Many policymakers still ignore the most important lesson to be learned from Atlanta. Cheating is an inevitable consequence of the overuse and misuse of standardized exams. Federal, state and local testing policies put intense pressure on teachers, principals and other administrators. They create a climate in which educators believe scores must soar “by whatever means necessary,” as the Georgia Bureau of Investigation concluded.

It is hardly surprising that more school professionals cross the ethical line.

Across the nation, strategies that boost scores without improving learning are spreading rapidly. These include changing answers, narrow teaching to the test and pushing out low-performing students. These practices are immoral, unethical and, in many cases illegal. But they are completely understandable.

The damage done by a heavy focus on standardized exams is twofold.

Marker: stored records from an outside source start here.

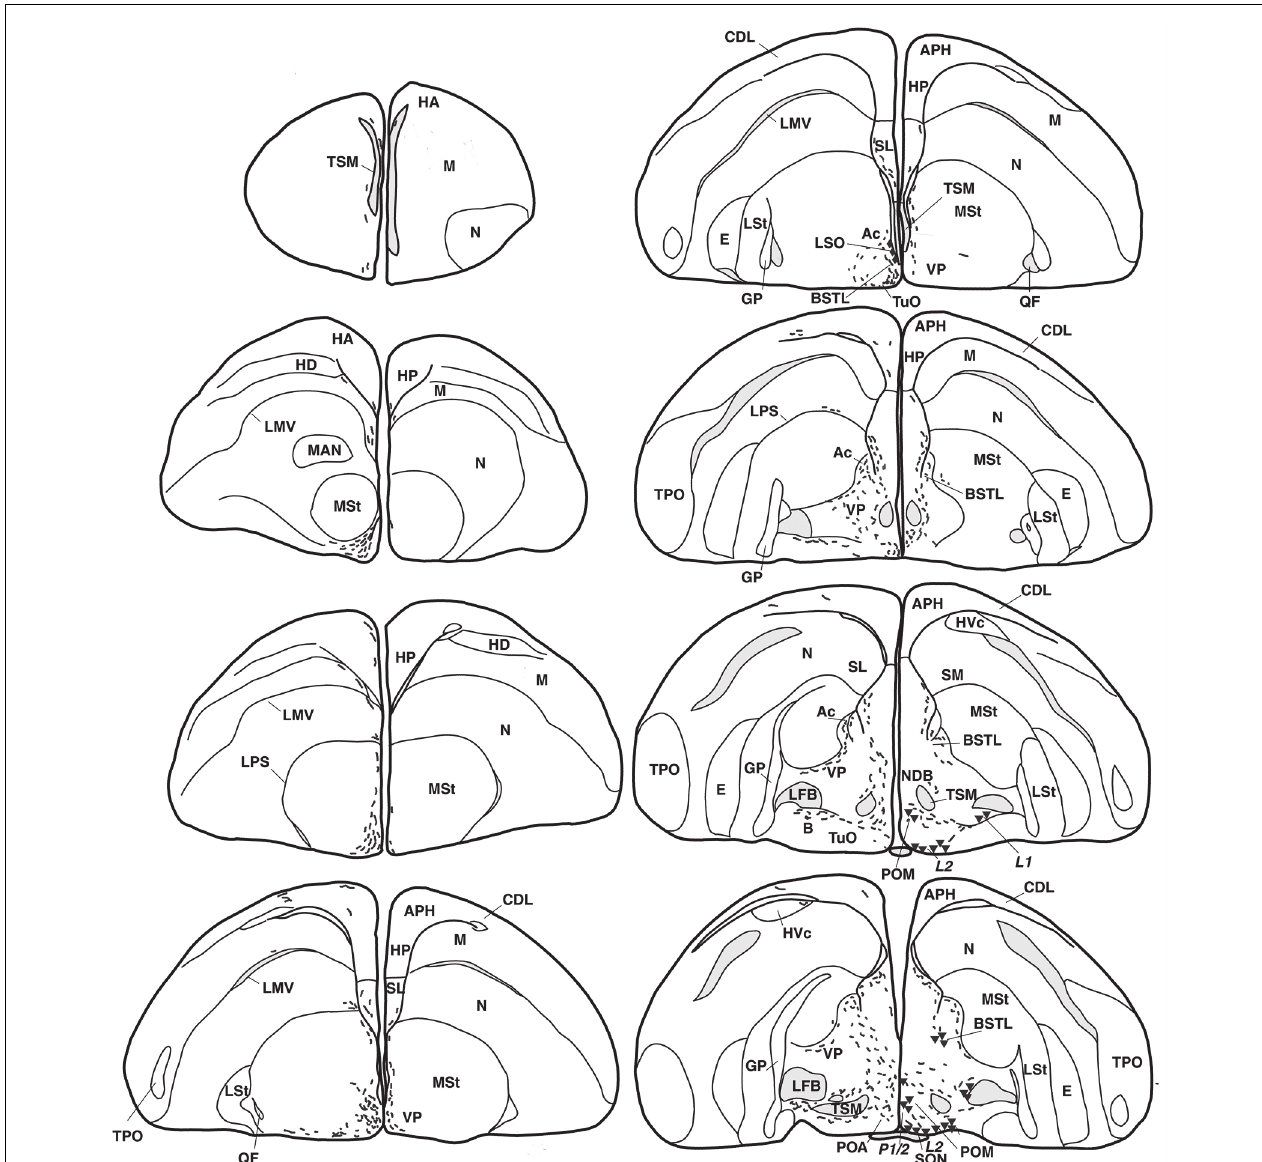
DMN, medial dorsal hypothalamic nucleus; DMP, posterior dorsomedial thalamic nucleus; DSV, ventral supraoptic decussation; E, entopallium; EW, nucleus of Edinger–Westphal; FLM, medial longitudinal fascicle; FRL, lateral mesencephalic reticular formation; FRM, medial mesencephalic reticular formation; GCt, central gray; GLv, ventral part of the lateral geniculate nucleus; GP, globus pallidus; HA,apical part of the hyperpallium; HD,densocellular part of the hyperpallium; HL, lateral habenular nucleus; HM, medial habenular nucleus; HP, hippocampal formation; HVC, higher vocal center; ICo, intercollicular nucleus; IMc, magnocellular part of the isthmic nucleus; IP, interpeduncular nucleus; IPc, parvocellular part of the isthmic nucleus; L1-L4 , hypothalamicvasotocinergiccellsgroups(Berketal.,1982);LA,lateralanterior thalamic nucleus; LMV, lamina mesopallialis ventralis/lamina mesopallialis; LC, nucleus linearis caudalis; LFB, lateral forebrain bundle; LM, mesencephalic nucleus lentiformis; LoC, locus coeruleus; LPS, lamina pallio-subpallialis;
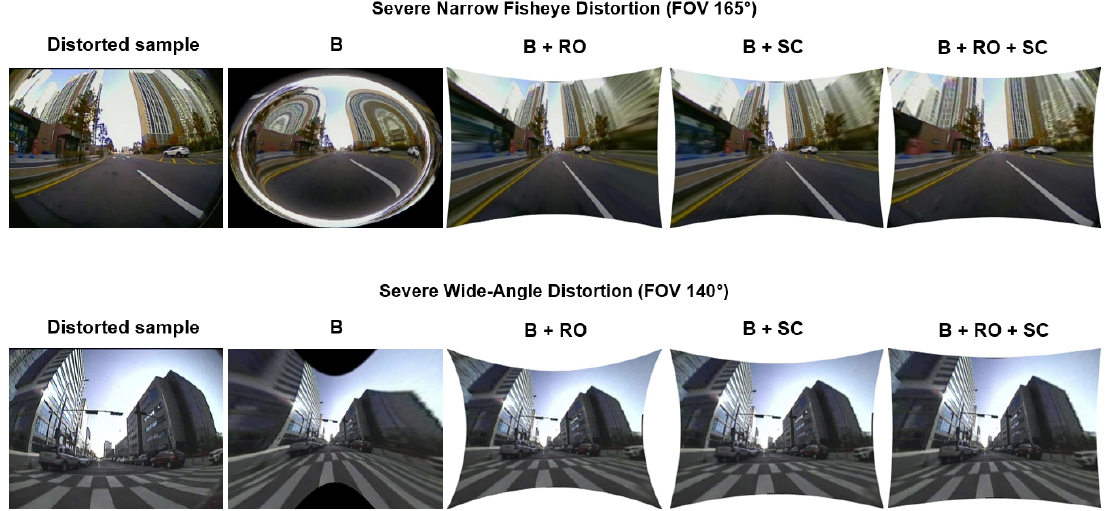
Figure 6. Qualitative: Significance of proposed cumulative set aggregation loss and refinement scheme with respect to severe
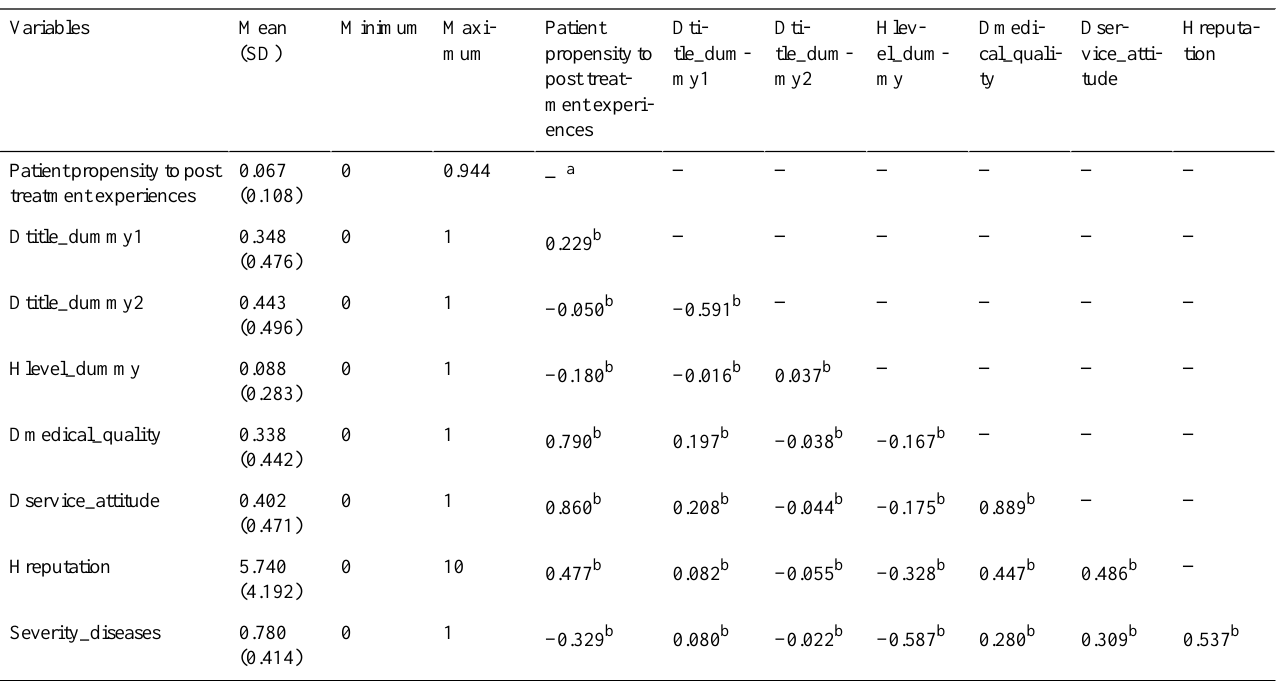
Table 2. Description and correlation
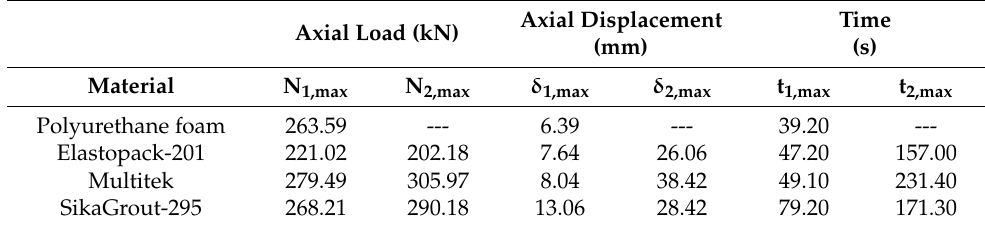
Table 2. Results obtained during the tests in each cycle.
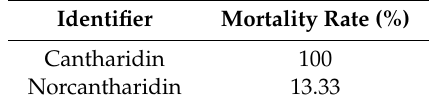
Table 3. Toxicity of cantharidin and its analogue to P. americana at 500 µ g / mL.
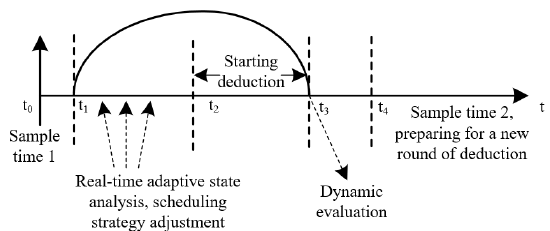
Figure 4. The scheduling strategy method.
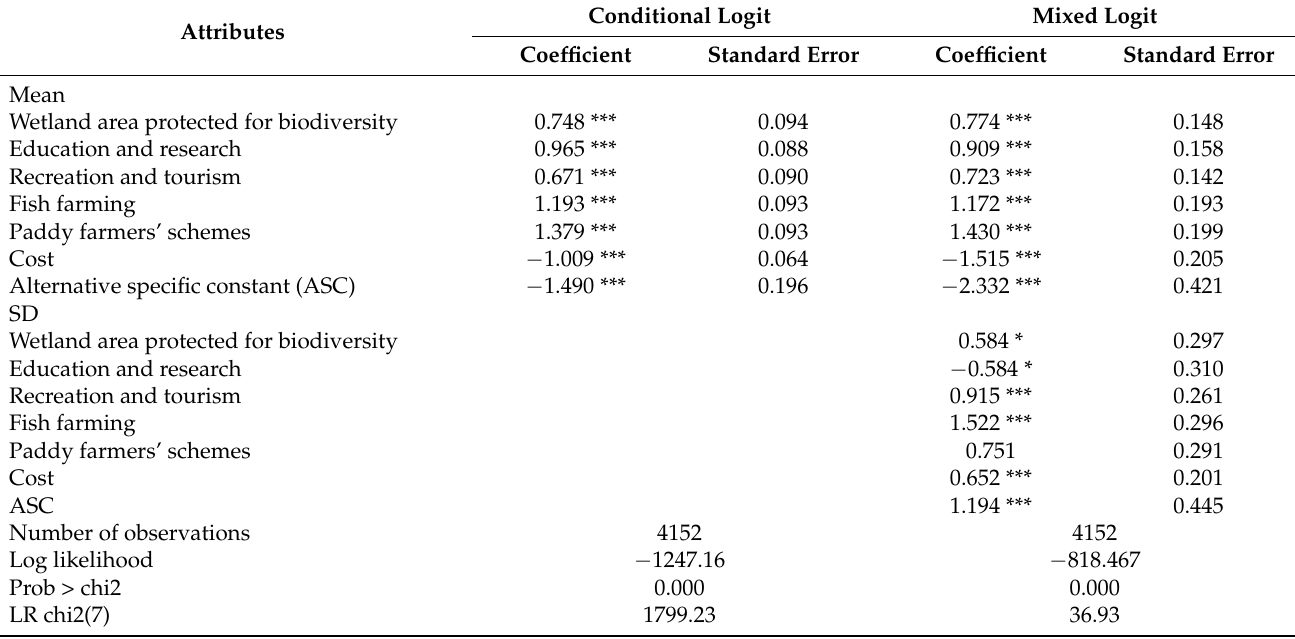
Table 4. Marginal coefficient estimates for sustainable wetland management attributes.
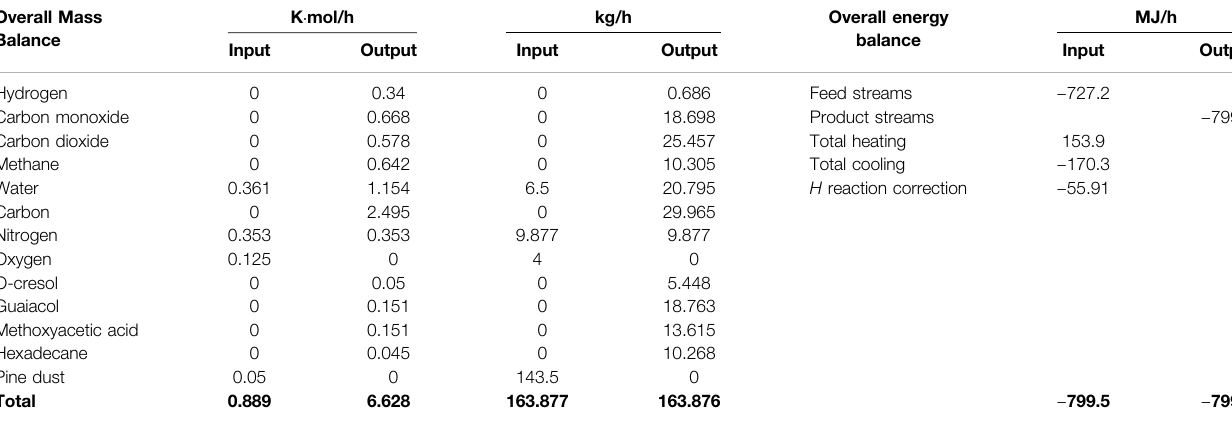
TABLE 4 | Overall energy and mass balances of the process. Overall Mass Balance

The test score fixation takes time away from broader and deeper learning, leaving students inadequately prepared for college or careers. Simultaneously, it inflates test results by making it appear as if there is real academic growth when there may be none. These are the two kinds of corruption described in Campbell’s Law.

To eliminate cheating, reliance on standardized exam results for high-stakes educational decisions must end.

Put simply, test-driven schooling cheats students out of a high-quality education. At the same time, it cheats the public out of accurate information about public school quality.

Until assessment policies are overhauled, Atlanta will stand out as the ugliest example of a continuing national epidemic.